Alors que les stades phénologiques s’enchainent et que les premières baies commencent à vérer, le millésime 2015 s’annonce comme une année très chaude et sèche. Malgré un débourrement tardif début avril, le millésime 2015 se place maintenant comme une année très précoce rattrapant 2011. Ce rattrapage est expliqué par des températures en mai, juin et juillet supérieures aux normales saisonnières et les plus chaudes jamais recensées par les stations météo. En effet sur les derniers millésimes, la moyenne des températures à Bordeaux depuis le premier mai est de 19,3°C en 2015, contre 17,9°C en 2014, 17°C en 2013, 18,6°C en 2011 et 18°C en 2010.
Aujourd’hui, 21 juillet 2015 nous enregistrons 7 jours d’avance en temps thermique (accumulation de degré jour en base 10 depuis le 1er avril) dans le Médoc, 10 jours à Léognan et 12 jours dans le Libournais par rapport à l’année dernière.
Après un hiver relativement pluvieux excepté dans le Libournais où les précipitations ont été plus faibles (300mm), nous connaissons actuellement une deuxième période de sécheresse. La première s’est déroulée entre le 15 mai et le 10 juin stoppée par les épisodes orageux du 10, 11 et 12 juin. La seconde toujours d’actualité a démarré suite à ces orages. Il est remarquable de noter qu’il a plu moins de 5mm depuis le premier juillet alors que des vagues de chaleurs traversaient la gironde.

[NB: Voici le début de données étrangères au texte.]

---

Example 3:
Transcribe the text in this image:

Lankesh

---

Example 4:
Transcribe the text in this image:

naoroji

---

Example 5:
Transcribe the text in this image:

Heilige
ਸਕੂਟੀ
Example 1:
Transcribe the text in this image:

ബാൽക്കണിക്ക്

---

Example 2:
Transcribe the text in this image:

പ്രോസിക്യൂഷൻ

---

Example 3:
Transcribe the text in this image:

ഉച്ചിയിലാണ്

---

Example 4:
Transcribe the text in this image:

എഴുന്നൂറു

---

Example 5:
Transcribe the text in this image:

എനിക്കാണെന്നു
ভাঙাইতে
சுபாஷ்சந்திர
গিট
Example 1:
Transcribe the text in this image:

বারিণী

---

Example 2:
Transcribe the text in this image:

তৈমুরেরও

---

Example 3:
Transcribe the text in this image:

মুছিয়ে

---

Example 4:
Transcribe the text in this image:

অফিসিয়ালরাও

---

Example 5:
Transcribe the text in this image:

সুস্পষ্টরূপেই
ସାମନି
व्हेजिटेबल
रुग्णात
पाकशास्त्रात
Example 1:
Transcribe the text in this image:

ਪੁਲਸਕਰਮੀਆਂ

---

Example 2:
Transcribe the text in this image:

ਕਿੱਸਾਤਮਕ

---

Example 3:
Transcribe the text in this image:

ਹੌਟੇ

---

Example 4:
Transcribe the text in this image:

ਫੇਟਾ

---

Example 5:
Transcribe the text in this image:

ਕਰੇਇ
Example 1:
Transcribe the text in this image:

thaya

D’après notre expérience et la littérature nous appelons “vague de chaleur” un évènement climatique qui engendre un déficit en vapeur d’eau (VPD) supérieur à 3,5kPa. Pour rappel, le VPD correspond à la pression qu’il faut exercer sur un volume d’air pour extraire la première goutte d’eau. Plus l’air est chaud et sec, plus le VPD est élevé. Lors que le déficit en vapeur d’eau dépasse 3,5kPa, il provoque  au niveau des feuilles et des fruits une perte d’eau vers l’atmosphère même en condition de fermeture stomatique. Lorsque le sol est encore riche en eau, ce genre d’évènement n’est pas inquiétant pour la plante. Lorsque les conditions sont limitantes (comme par exemple le 26 juin 2011 où on avait atteint 5,12kPa dans le Libournais), on peut observer l’apparition brutale de brûlures sur les feuilles ou des blocages de maturité.

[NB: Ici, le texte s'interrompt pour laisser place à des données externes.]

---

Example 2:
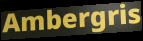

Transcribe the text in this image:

Ambergris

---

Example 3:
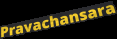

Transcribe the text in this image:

Pravachansara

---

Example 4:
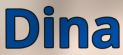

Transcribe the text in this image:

Dina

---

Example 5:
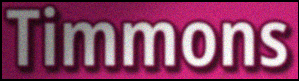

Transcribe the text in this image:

Timmons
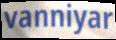
vanniyar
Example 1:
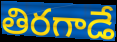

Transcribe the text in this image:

తిరగాడే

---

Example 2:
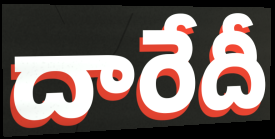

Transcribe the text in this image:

దారేదీ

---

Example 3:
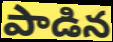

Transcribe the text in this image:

పాడిన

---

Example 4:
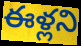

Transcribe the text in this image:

ఈళ్లని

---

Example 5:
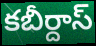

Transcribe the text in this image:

కబీర్దాస్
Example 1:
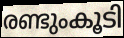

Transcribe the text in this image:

രണ്ടുംകൂടി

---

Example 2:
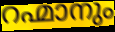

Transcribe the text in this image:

റഹ്മാനും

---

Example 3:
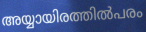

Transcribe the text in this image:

അയ്യായിരത്തിൽപരം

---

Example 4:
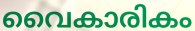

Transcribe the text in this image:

വൈകാരികം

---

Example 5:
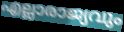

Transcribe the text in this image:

എല്ലാരാജ്യവും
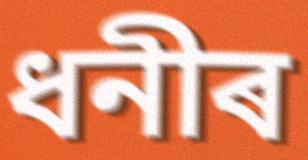
ধনীৰ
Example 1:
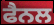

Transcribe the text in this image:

ਫੈਨਲ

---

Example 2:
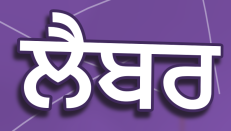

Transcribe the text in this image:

ਲੈਬਰ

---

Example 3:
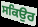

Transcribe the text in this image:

ਸਕਿਉਰ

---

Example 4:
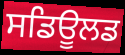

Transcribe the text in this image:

ਸਡਿਊਲਡ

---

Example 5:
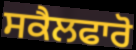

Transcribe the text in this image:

ਸਕੈਲਫਾਰੋ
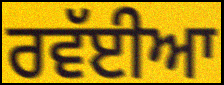
ਰਵੱਈਆ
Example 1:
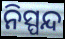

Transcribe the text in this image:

ନିସ୍ପନ୍ଦ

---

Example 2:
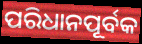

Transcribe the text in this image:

ପରିଧାନପୂର୍ବକ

Merlot présentant un déficit hydrique sévère sans symptômes visuels
Aujourd’hui, ces épisodes successifs (8 journées à Bordeaux) sont à surveiller plus attentivement notamment pour les plantes qui ont un système racinaire limitant. Ces vagues de chaleur sur un sol de plus en plus sec ont provoqué des déficits hydriques non négligeables pour la vigne. Nous pouvons préciser que les Merlot sur sols filtrants (graves, sables) souffrent plus de ce manque d’eau et affichent des potentiels de base inférieurs à -5 bars sur certaines zones. Les Merlot sur argile et surtout le Cabernet, cépage isohydrique plus tolérant à la sécheresse, supportent beaucoup mieux cette période. Dans tous les cas une pluie dans un futur proche serait bénéfique pour favoriser une véraison dans de bonnes conditions et un bon début de maturation.